Adoro o termo esquerda-caviar, essencialmente por dois motivos: porque 1) impede pessoas de esquerda como eu de usar iPhone, o que é perfeito, porque não conto dar um cêntimo que seja à Apple (e porque demonstra taxativamente a natureza autoritária dos proponentes desta chalupice), e 2) porque demonstra o nível de ignorância de quem acha que ser de esquerda implica não possuir bens materiais, algo que me diverte.
Por outro lado, o termo cristão-caviar, aqui proposto pelo genial Duvivier, está mal explorado e é, de longe, uma contradição infinitamente maior que a do gajo de esquerda que tem um iPhone. Religião por religião, o marxismo lá acaba por ser mais honesto. Pobre Jesus, que deve andar às voltas no túmulo à quase 2000 anos, com tanto cristão-caviar a subverter os seus ensinamentos.

Bem me parecia que v. tinha esta confusão, João Mendes. É habitual em centristas / esquerdinhas moderadinhos. Tentarei ajudar.
Primeiro, a hipocrisia cristã só será novidade para si e para o “genial Duvivier”: não há quem não saiba que os fiéis escolhem a parte da religião que lhes convém. Seja caviar ou tremoço, esta hipocrisia, em particular a da riquíssima Igreja, é exposta há séculos.
Segundo, para alguém de esquerda devia ser +- indiferente o que Marx disse. Tenho sempre tempo para ideias; tenho pouco tempo para doutrinas. Interessa-me tanto discutir os termos exactos de Marx como a marca da caneta com que escrevia.
O que interessa é o que é melhor ou pior; certo ou não; justo ou não. O valor e a importância de Marx são inegáveis, mas até ele – segure-se – poderia ser considerado um esquerdista caviar.
Esquerda é acreditar numa sociedade igualitária, colaborativa e solidária. Não a igualdade absoluta, que é impossível e indesejável, mas razoável: ninguém pode ter tanto mais que a média. Ninguém pode gozar luxos enquanto tantos passam dificuldades. A riqueza tem de ser limitada, como tudo o resto que é humano.
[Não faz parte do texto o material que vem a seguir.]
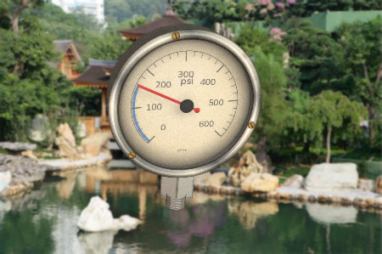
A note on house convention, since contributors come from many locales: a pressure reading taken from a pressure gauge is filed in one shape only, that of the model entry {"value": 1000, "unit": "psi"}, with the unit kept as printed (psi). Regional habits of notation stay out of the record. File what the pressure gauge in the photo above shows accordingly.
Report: {"value": 160, "unit": "psi"}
Quem é de esquerda pode gostar de luxos; todos gostamos de coisas boas. Mas deve prescindir de excessos. Se isto soa cristão e franciscano, é mero acaso; é uma questão de coerência. Não pode acumular luxos e riqueza sem ser hipócrita. Lamento.
Luxo e riqueza não é um iPhone e comer caviar. Lamento.
Luxo e riqueza não é um iPhone e comer caviar.
A habitual sentença esfíngica. Quem quiser que se esforce por entender; se entender mal não faz mal.
Um iPhone não é um grande luxo; mas é encher um grande mamão e pactuar com exploração e lucros obscenos.
Caviar é um luxo. Claro que se pode comprar no Lidl aqueles frascos a fingir, tipo Ralph Lauren dos ciganos, mas caviar a sério custa centenas ou milhares. Como v. deve saber, pois é também um esquerdinha caviar.
Tenho mais amor ao dinheiro do que à ideia de consumir algum dos dois. Mas continuam a não chegar perto dos verdadeiros luxos.
“Posso compreender que um homem aceite as leis que
protegem a propriedade privada e admita sua acumulação,
desde que nessas circunstâncias ele próprio seja capaz de atingir
alguma forma de existência harmoniosa e intelectual.
Parece-me, porém, quase inacreditável que um homem cuja existência
se perdeu e abrutalhou por força dessas mesmas leis possa
vir a concordar com sua vigência […] devem ser muito tolos”
Oscar Wilde, A alma do homem sob o socialismo
Oscar Wilde (1854 — 1900)
Mais de um século depois, com toda a diferenciação em riqueza e protecção social, ainda há quem se perca e abrutalhe ao ponto de ignorar a experiência vivida do que seja a alma do homem sob o socialismo.
Pois, realmente, terá sido dramático.
Mas, felizmente, as almas adaptam-se a tudo. São muito versáteis e resilientes.
Falam em esquerda e logo invocam Marx, o profeta que anunciou o milagre do fim do capitalismo por combustão interna.
Se o Cristo fundou a responsabilidade individual, o Marx deu a todo o treteiro a desculpa de aguardar que as ‘forças sociais’, ‘as inevitabilidades do processo histórico’ façam o que ele se dispensa de fazer: uma solidariedade activa para com o seu semelhante.
E sabe ainda mais o treteiro: é seu dever promover conflitos e exacerbar lutas, não vá interferir no inelutável processo histórico que o guindará, obviamente, à posição de pastor de uma qualquer rebanho pronto a sustentá-lo.
E sabem qual o receio, mesmo pesadelo, dos que inventaram o rótulo “esquerda-caviar”?
É que ela se transforme na “esquerda qu’os vai aviar”!